◆ Work order
The data below holds a line containing "none -> brown speaker [83,412,189,574]" and a line containing "none -> picture [194,213,295,328]"; please quote exactly those two lines and every line between them, and nothing else.

◆ Data section
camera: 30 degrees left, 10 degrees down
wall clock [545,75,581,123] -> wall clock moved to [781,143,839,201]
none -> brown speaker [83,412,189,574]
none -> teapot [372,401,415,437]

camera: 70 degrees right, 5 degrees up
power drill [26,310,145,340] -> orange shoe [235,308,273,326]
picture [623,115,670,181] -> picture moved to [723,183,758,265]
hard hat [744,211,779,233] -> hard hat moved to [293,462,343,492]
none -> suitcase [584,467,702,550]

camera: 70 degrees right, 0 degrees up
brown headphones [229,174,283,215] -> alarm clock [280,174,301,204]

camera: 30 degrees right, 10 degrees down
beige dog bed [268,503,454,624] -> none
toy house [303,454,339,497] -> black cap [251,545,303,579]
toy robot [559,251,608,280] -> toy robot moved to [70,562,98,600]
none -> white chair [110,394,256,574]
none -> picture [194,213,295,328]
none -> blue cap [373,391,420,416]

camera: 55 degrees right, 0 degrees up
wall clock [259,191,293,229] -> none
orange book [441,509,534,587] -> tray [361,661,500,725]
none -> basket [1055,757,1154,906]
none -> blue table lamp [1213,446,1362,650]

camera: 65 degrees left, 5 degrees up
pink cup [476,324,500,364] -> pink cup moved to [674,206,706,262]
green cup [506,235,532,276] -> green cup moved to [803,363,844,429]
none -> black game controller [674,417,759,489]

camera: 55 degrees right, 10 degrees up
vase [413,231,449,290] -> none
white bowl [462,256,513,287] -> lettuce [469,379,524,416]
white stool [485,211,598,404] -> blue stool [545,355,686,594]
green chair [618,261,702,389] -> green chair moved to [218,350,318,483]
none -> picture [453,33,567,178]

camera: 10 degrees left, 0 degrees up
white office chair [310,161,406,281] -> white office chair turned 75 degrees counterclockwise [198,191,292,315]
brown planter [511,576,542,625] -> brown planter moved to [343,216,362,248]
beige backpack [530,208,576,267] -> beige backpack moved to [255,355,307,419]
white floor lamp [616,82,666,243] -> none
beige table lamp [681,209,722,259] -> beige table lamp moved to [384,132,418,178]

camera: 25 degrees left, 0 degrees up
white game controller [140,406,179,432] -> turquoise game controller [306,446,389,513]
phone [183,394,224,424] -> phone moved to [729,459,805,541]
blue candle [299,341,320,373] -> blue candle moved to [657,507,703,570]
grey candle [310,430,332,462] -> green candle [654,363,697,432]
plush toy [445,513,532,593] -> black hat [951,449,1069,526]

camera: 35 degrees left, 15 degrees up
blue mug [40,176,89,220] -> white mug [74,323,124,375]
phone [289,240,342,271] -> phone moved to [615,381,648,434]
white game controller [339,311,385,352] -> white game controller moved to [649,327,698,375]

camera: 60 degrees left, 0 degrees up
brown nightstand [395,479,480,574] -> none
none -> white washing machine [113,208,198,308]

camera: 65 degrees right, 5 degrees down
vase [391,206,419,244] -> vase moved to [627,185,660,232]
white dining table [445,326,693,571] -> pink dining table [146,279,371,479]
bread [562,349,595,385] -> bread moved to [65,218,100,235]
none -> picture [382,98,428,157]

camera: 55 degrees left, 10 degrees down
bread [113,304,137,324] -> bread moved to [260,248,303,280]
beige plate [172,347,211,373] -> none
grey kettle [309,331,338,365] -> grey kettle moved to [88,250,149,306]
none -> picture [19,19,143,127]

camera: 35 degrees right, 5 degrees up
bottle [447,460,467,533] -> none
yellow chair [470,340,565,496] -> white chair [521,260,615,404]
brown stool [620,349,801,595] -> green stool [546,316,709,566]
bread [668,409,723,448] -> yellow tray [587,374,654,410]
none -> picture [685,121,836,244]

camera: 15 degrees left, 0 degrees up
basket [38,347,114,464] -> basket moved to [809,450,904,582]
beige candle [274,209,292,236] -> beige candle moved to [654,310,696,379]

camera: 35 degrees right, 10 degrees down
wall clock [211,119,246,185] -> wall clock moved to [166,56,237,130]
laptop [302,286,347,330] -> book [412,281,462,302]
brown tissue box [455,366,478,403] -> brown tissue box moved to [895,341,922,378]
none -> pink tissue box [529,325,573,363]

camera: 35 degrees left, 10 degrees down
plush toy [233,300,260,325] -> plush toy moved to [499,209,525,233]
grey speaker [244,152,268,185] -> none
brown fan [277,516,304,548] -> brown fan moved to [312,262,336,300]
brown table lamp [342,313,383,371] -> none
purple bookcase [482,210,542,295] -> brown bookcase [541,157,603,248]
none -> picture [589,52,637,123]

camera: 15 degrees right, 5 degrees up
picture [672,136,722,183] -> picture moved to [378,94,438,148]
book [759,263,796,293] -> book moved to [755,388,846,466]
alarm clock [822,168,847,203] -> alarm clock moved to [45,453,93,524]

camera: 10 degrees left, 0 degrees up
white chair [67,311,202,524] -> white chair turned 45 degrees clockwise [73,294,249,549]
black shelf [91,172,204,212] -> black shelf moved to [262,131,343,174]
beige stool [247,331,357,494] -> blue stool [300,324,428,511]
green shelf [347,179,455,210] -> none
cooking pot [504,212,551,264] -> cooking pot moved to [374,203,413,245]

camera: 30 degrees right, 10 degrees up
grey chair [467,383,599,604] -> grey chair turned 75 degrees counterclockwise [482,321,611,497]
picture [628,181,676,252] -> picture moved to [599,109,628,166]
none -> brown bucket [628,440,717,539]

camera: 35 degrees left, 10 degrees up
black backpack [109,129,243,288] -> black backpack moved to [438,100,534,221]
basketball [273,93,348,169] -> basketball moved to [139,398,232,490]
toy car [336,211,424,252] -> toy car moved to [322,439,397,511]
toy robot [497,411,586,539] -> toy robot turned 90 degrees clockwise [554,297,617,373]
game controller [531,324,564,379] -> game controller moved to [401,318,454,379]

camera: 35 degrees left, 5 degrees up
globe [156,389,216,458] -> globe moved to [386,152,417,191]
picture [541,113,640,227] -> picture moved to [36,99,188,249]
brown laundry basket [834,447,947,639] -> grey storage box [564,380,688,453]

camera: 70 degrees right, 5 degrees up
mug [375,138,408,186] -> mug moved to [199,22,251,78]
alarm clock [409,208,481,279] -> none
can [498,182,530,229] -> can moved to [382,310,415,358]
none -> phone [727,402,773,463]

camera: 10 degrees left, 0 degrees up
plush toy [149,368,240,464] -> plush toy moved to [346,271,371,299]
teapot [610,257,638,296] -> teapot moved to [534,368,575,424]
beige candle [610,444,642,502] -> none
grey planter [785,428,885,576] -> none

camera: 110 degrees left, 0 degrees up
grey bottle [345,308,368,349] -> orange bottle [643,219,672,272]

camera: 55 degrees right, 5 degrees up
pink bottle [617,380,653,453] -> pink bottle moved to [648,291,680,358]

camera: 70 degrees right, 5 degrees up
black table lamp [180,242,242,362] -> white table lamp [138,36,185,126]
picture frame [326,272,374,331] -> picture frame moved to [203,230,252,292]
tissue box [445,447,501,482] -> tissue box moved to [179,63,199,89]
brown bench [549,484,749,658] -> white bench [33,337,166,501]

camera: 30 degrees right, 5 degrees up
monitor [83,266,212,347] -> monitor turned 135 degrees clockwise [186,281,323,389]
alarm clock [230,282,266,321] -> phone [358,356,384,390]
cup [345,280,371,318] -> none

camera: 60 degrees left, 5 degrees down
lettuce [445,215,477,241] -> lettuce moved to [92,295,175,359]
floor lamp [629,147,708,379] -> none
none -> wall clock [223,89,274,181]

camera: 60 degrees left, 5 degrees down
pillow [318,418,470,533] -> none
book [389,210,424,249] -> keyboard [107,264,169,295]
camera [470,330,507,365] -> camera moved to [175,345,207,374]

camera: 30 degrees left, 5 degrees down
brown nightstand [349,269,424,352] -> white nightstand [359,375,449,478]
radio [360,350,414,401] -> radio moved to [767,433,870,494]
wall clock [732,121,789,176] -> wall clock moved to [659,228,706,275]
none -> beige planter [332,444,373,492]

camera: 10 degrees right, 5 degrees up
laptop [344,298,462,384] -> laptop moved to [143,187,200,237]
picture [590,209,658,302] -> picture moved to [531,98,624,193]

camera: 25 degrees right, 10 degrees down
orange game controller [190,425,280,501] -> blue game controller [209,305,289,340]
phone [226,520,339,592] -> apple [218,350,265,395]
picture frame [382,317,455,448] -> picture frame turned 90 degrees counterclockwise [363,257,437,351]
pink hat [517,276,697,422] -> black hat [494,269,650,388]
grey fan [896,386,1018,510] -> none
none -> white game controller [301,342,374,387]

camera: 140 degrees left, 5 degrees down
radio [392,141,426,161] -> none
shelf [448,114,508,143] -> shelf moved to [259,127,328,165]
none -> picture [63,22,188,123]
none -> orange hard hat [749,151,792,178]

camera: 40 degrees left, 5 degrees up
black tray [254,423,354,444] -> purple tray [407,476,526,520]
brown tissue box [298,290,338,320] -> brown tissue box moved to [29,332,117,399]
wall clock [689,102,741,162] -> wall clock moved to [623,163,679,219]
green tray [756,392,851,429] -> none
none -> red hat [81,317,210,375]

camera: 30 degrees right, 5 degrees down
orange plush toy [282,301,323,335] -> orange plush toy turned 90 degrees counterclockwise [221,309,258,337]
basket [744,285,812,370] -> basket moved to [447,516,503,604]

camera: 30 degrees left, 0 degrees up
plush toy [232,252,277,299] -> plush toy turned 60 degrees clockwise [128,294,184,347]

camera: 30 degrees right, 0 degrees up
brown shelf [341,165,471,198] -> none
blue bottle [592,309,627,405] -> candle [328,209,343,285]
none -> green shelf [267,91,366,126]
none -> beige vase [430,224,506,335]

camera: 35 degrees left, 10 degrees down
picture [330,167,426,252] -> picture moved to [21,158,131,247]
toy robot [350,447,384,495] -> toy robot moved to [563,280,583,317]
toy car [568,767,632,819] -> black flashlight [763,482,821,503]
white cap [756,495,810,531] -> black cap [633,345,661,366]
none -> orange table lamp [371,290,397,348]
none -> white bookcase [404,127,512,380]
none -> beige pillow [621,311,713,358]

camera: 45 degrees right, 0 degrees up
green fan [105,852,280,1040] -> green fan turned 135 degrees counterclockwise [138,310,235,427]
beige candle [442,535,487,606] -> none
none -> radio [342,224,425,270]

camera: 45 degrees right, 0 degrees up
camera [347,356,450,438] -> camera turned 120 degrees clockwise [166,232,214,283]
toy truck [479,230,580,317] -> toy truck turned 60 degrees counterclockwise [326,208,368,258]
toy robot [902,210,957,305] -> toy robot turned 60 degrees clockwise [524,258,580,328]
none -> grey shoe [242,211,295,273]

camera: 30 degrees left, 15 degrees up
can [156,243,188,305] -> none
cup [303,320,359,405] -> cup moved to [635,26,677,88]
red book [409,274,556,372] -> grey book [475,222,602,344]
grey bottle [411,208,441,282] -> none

◆ Result
none -> brown speaker [83,412,189,574]
none -> teapot [372,401,415,437]

camera: 70 degrees right, 5 degrees up
power drill [26,310,145,340] -> orange shoe [235,308,273,326]
picture [623,115,670,181] -> picture moved to [723,183,758,265]
hard hat [744,211,779,233] -> hard hat moved to [293,462,343,492]
none -> suitcase [584,467,702,550]

camera: 70 degrees right, 0 degrees up
brown headphones [229,174,283,215] -> alarm clock [280,174,301,204]

camera: 30 degrees right, 10 degrees down
beige dog bed [268,503,454,624] -> none
toy house [303,454,339,497] -> black cap [251,545,303,579]
toy robot [559,251,608,280] -> toy robot moved to [70,562,98,600]
none -> white chair [110,394,256,574]
none -> picture [194,213,295,328]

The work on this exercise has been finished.